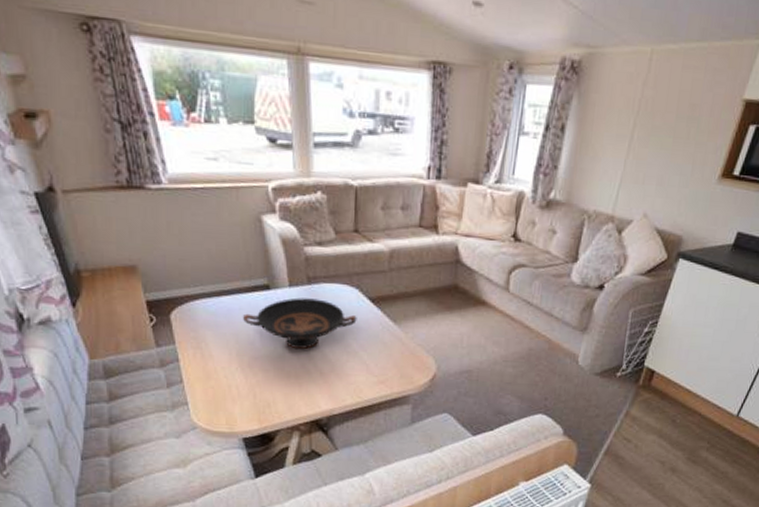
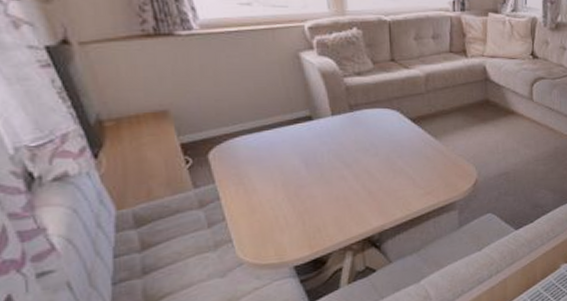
decorative bowl: present [243,297,357,350] -> none [287,124,400,173]

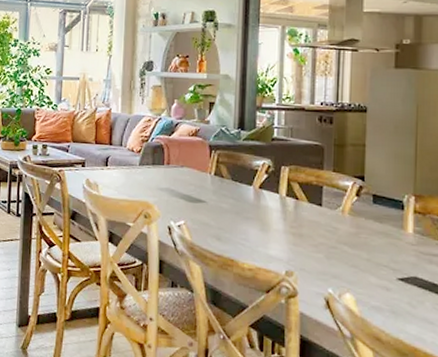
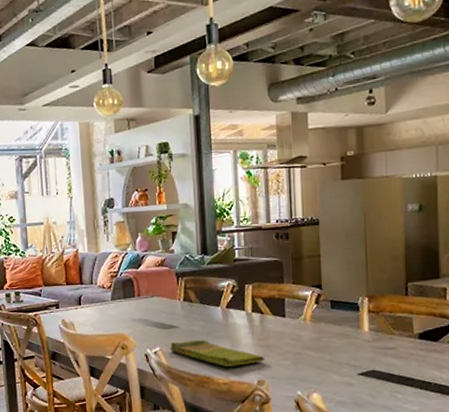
dish towel: none [195,217,296,252] -> present [170,339,265,367]

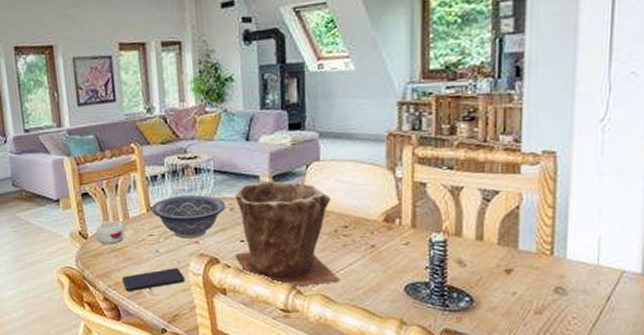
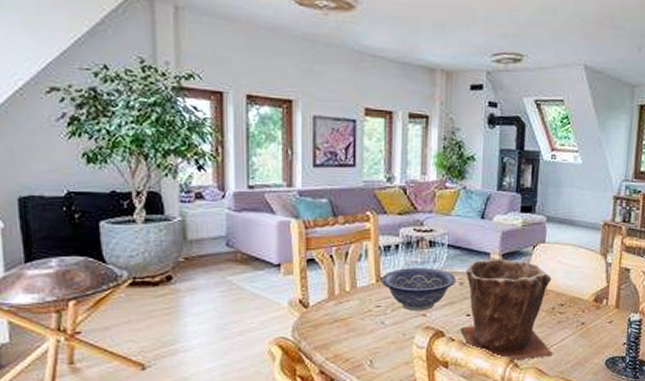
mug: present [95,221,126,245] -> none [318,290,352,315]
smartphone: present [121,268,186,291] -> none [341,341,409,364]

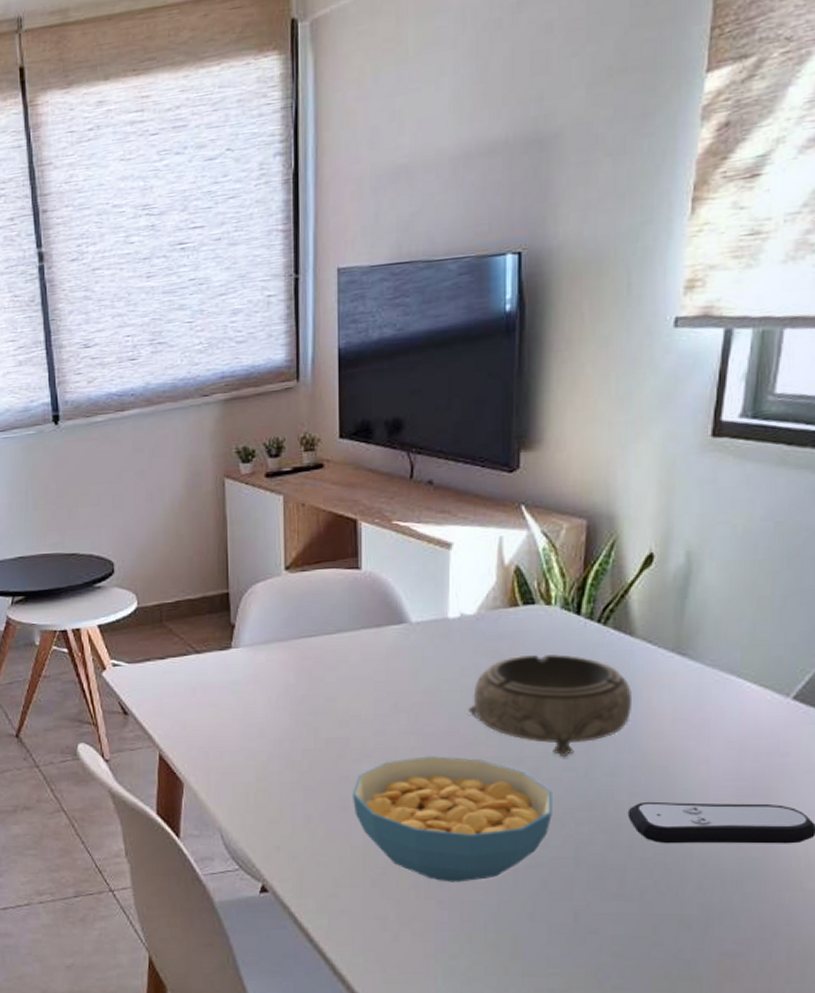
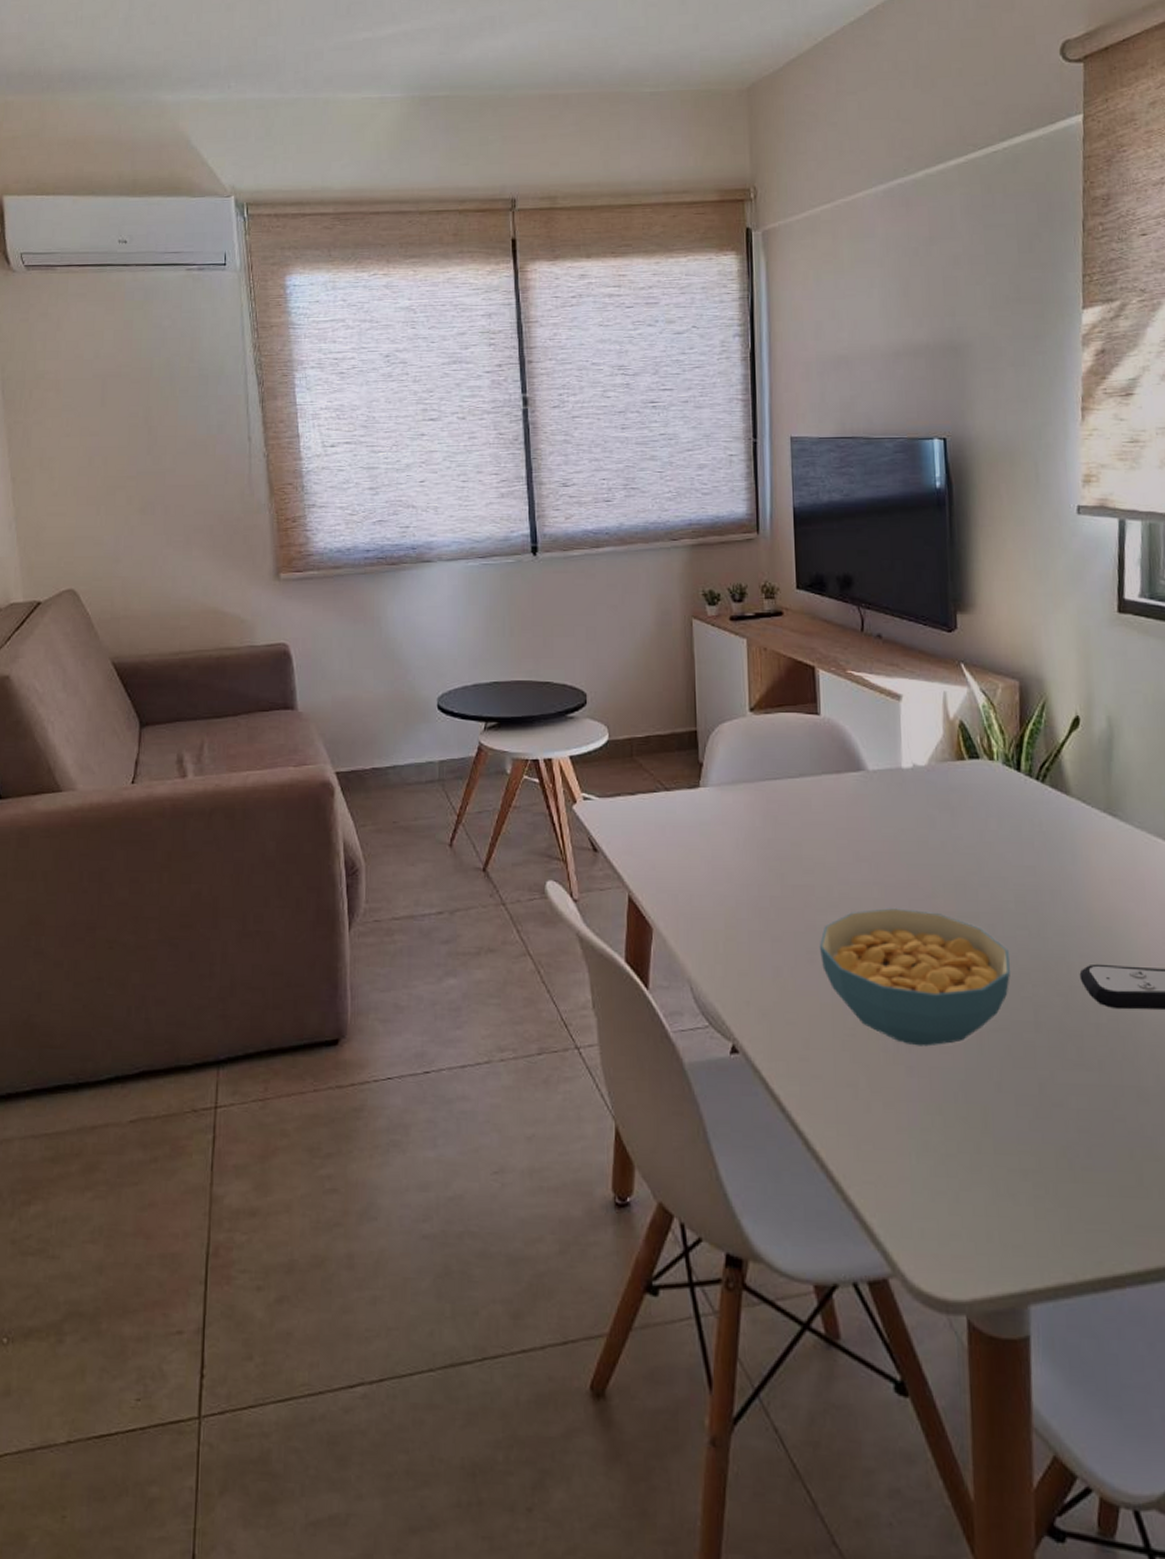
decorative bowl: present [468,654,632,757] -> none [925,808,1074,914]

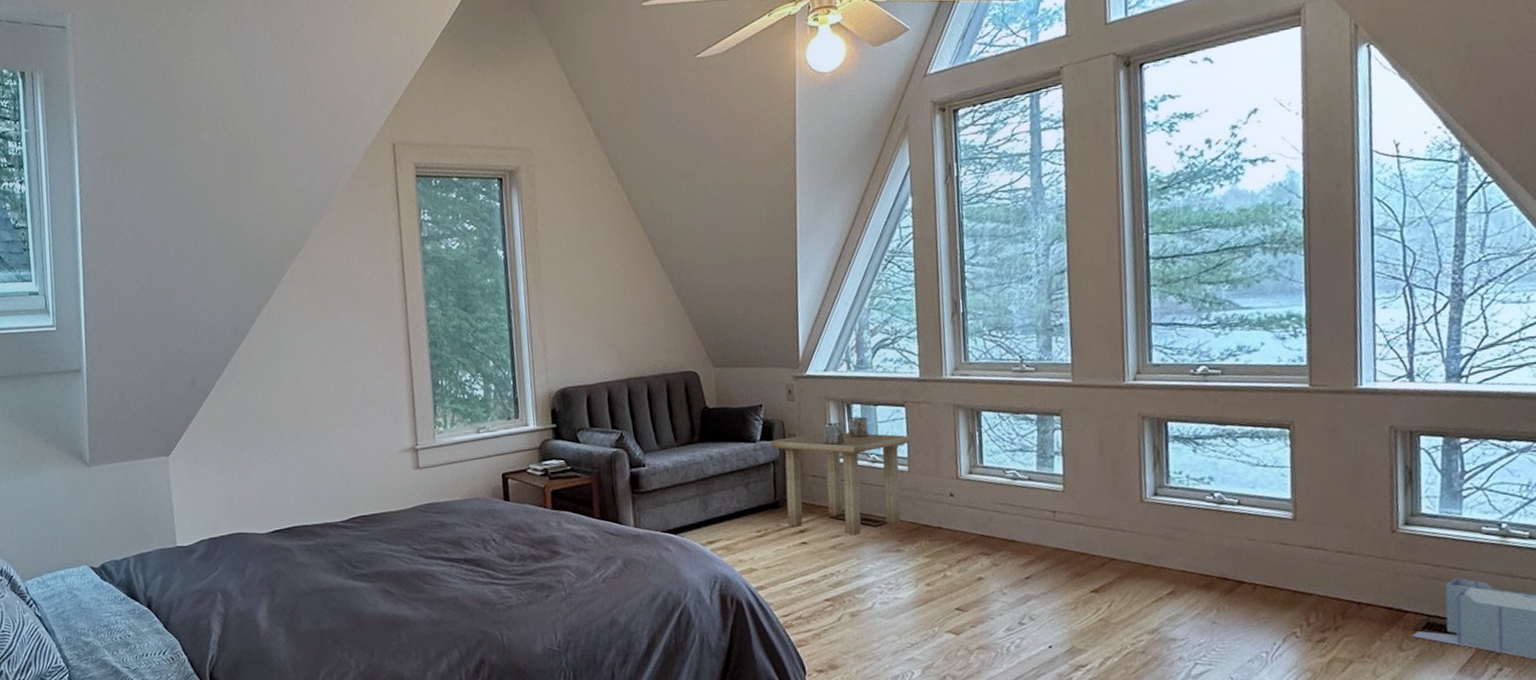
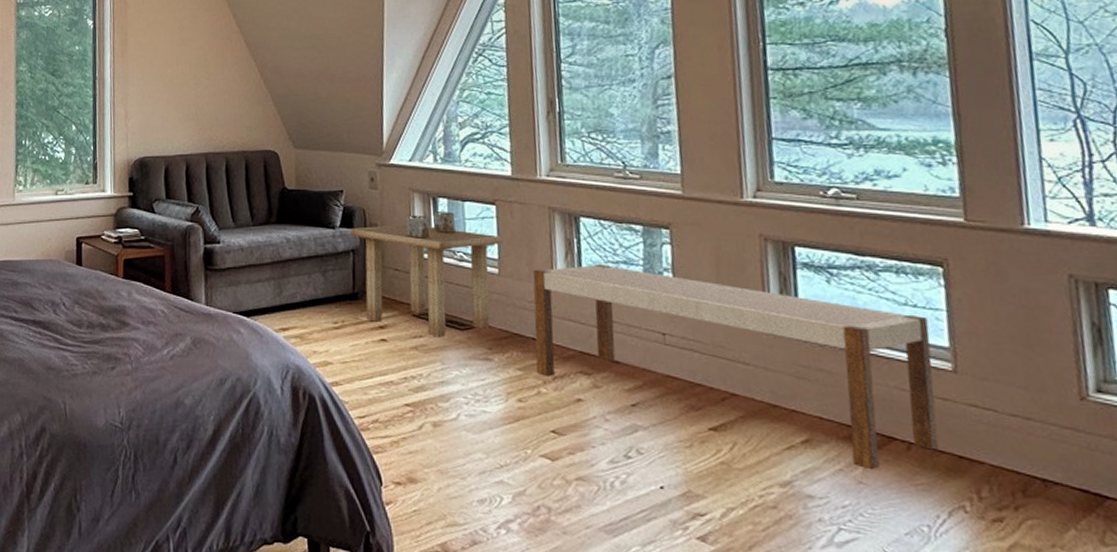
bench: none [939,453,1279,611] -> present [533,263,940,471]

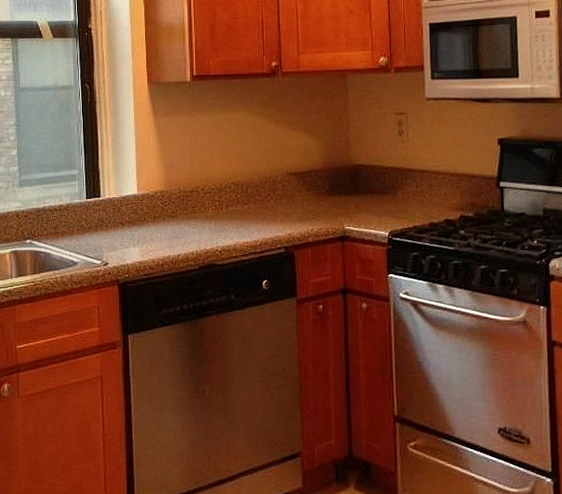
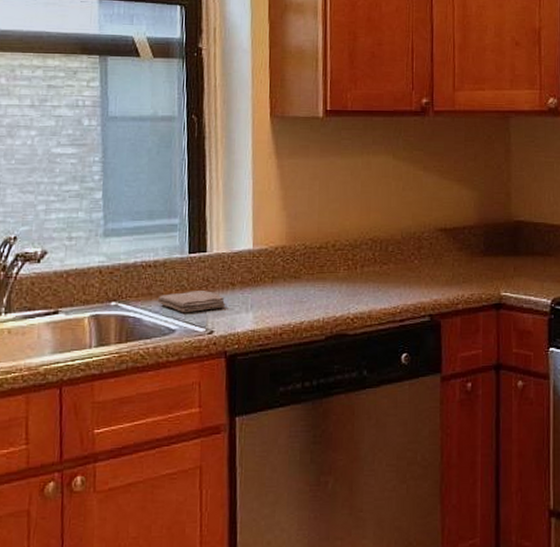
washcloth: none [63,229,117,249] -> present [157,291,226,313]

__PROBLEM__.
Your task is to return each line of the data above that contains the string "bowl".

__THE COMPLETED TASK__.
decorative bowl: present [243,297,357,350] -> none [287,124,400,173]
decorative bowl: present [468,654,632,757] -> none [925,808,1074,914]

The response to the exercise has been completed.